■ ACTION ITEM
In the Teleglobe article below, repeat the passage from "As Figure 1" to "million in equity.", substituting "GlobalNet" for "GlobeSystem" wherever it occurs.

Last Updated: October 29 2008

Article By Wendy Matheson, David Outerbridge and Laura Day*

OBA seminar: Privilege, Confidentiality and Conflicts of Interest, Oct 23.

In re Teleglobe Communications Corp.1 is an important decision of the United States Court of Appeals for the Third Circuit regarding the preservation of solicitor–client privilege between members of the same corporate family.2

Canadian law is clear that the legal advice provided to a company in confidence by in-house counsel is subject to solicitor–client privilege in the same way as legal advice provided by external counsel.3 What is less clear are the answers to the following, more complicated, questions. Where inhouse counsel communicates with the parent company and one or more corporate affiliates, who is the client? Is there only one client, or are there several joint clients? Is advice that is given to the parent company privileged as against the subsidiaries? Can one member of the corporate family waive privilege for all? Does in-house counsel's advice remain privileged when the interests of corporate affiliates are divergent? What happens to the privilege when the affiliates sue one another? And what practices should companies and their in-house counsel follow to protect privilege on a day-to-day basis?

Teleglobe seeks to answer all these questions. The decision upholds a parent company's right to assert privilege against its subsidiaries in certain circumstances and identifies effective steps that corporate counsel may take to protect the privilege. Although Teleglobe is a U.S. decision (decided under Delaware law), it is a clear and detailed articulation of the law in an area that has a dearth of case law in Canada. One can reasonably expect that this case will be influential for Canadian courts that are called upon to decide similar issues.

This paper reviews the Court of Appeals judgment in Teleglobe and identifies some of its implications for companies and their lawyers.

The Facts of Teleglobe

As Figure 1 shows, the corporate family in Teleglobe consisted of

  1. a parent company, Bell Canada Enterprises, Inc. (BCE);
  2. its wholly owned subsidiary, Teleglobe, Inc. (Teleglobe); and
  3. a group of Teleglobe's wholly owned U.S. subsidiaries (the Teleglobe subs).

The facts of the case are as follows. In 2000, BCE acquired 100% ownership of Teleglobe, and directed Teleglobe to develop a fibre optic telecommunications network called GlobeSystem. BCE caused Teleglobe and the Teleglobe subs to borrow US$2.4 billion to fund the project. These funds were depleted by 2001, at which time BCE approved a further injection of US$850 million in equity.

Around the same time, BCE began to reassess its plans for Teleglobe. The world was then experiencing the "telecom meltdown" of 2000-2001. BCE considered several options, including continuing to develop GlobeSystem, restructuring Teleglobe to turn it into a more viable business or simply cutting off funding to Teleglobe and the Teleglobe subs.

■ INFORMATION GIVEN
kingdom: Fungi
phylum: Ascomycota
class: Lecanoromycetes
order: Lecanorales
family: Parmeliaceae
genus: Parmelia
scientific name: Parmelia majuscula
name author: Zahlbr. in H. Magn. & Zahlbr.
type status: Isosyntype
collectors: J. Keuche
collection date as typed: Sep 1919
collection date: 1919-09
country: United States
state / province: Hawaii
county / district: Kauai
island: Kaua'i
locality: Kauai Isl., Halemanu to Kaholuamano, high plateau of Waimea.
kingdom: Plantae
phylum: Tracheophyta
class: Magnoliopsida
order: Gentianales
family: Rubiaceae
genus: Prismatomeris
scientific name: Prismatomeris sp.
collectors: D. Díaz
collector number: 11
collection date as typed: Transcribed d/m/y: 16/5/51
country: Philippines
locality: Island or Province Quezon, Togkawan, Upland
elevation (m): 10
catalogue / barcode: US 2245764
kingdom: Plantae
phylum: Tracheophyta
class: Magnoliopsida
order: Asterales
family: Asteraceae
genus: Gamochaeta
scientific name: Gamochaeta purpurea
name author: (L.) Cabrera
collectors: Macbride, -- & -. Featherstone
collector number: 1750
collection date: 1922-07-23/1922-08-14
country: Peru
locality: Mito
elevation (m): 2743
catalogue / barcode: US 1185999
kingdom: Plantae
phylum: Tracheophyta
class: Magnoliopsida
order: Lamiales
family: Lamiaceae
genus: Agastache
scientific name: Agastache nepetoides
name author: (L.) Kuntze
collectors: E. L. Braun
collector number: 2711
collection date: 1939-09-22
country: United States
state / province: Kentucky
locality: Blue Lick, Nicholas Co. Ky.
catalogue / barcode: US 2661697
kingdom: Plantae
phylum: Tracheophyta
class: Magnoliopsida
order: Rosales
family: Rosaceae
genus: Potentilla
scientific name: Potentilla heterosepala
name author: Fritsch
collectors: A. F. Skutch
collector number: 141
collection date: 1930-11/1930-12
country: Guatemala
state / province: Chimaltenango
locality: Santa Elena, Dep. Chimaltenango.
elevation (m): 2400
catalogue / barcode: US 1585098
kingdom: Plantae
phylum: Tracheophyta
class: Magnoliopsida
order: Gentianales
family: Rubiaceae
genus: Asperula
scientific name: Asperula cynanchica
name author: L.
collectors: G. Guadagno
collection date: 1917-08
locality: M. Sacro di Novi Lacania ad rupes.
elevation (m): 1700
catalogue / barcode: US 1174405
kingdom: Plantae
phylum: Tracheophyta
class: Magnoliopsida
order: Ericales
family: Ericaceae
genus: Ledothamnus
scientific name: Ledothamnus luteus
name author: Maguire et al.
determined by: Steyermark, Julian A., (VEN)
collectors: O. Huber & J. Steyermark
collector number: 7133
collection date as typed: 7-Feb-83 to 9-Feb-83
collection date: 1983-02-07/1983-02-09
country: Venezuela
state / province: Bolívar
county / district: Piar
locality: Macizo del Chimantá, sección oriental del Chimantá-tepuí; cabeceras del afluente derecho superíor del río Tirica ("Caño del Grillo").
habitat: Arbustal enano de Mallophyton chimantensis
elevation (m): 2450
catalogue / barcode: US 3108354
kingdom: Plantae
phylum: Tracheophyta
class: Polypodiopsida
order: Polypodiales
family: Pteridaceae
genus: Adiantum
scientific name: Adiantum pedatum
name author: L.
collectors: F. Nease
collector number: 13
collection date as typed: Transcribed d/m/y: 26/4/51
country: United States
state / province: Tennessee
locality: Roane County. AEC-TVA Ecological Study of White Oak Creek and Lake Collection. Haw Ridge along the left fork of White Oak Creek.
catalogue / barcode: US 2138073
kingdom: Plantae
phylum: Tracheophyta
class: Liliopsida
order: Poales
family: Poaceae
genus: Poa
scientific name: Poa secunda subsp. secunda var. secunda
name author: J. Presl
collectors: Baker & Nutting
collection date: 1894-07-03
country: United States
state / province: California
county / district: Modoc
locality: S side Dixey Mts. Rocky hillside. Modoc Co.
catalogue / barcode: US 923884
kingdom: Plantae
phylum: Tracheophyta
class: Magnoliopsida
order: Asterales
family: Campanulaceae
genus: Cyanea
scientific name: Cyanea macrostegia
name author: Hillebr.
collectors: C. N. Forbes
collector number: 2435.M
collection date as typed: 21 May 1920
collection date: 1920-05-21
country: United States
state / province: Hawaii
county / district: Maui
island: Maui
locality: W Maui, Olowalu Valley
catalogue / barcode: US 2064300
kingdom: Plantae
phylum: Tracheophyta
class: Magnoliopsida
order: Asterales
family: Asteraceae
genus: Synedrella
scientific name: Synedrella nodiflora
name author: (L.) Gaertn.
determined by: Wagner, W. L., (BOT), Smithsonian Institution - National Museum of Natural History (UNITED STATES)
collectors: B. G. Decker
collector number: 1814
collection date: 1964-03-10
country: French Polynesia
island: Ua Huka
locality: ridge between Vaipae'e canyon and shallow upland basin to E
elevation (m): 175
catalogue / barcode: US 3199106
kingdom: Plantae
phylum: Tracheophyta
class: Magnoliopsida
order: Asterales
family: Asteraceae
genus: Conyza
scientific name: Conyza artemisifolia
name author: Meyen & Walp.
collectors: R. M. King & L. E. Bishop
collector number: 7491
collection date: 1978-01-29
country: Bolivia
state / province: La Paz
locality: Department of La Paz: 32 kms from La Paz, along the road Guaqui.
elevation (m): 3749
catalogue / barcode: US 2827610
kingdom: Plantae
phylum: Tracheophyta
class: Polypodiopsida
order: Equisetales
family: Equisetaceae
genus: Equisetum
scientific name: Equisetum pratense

■ ANSWER BOX
As Figure 1 shows, the corporate family in Teleglobe consisted of

  1. a parent company, Bell Canada Enterprises, Inc. (BCE);
  2. its wholly owned subsidiary, Teleglobe, Inc. (Teleglobe); and
  3. a group of Teleglobe's wholly owned U.S. subsidiaries (the Teleglobe subs).

The facts of the case are as follows. In 2000, BCE acquired 100% ownership of Teleglobe, and directed Teleglobe to develop a fibre optic telecommunications network called GlobalNet. BCE caused Teleglobe and the Teleglobe subs to borrow US$2.4 billion to fund the project. These funds were depleted by 2001, at which time BCE approved a further injection of US$850 million in equity.